- _Given request_
Write the text lines of the rows below as a JSON list of strings, one string per line and no blank lines. Leave the pictures out of your answer.

Saved entries
☆ ☆ ☆
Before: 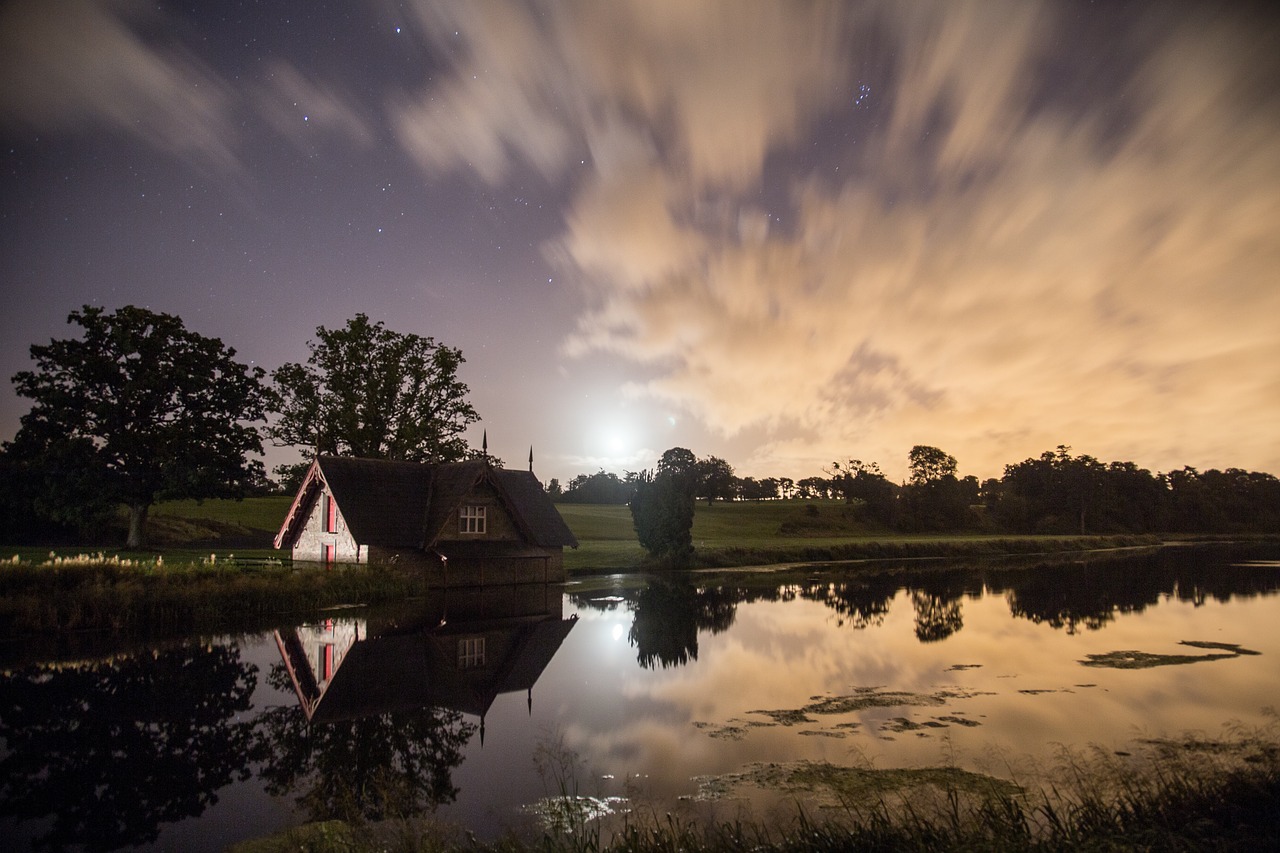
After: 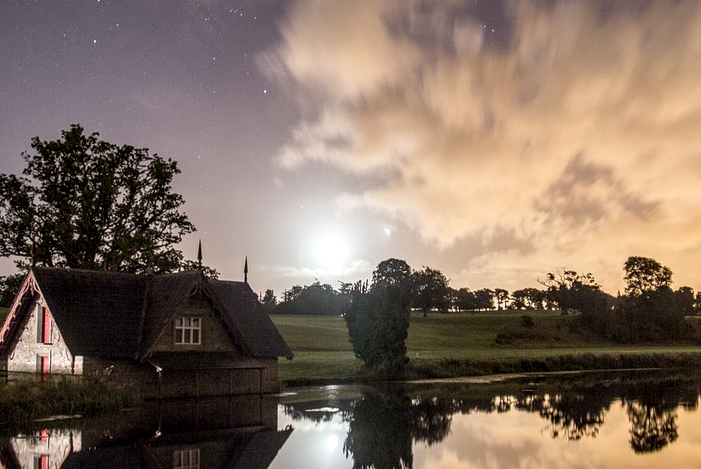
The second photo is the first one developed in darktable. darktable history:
local contrast: detail 150%
crop and rotate: left 22.306%, top 22.204%, right 22.883%, bottom 22.733%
☆ ☆ ☆
- _Exercise result_
[
  "Before: ",
  "After: ",
  "The second photo is the first one developed in darktable. darktable history:",
  "local contrast: detail 150%",
  "crop and rotate: left 22.306%, top 22.204%, right 22.883%, bottom 22.733%"
]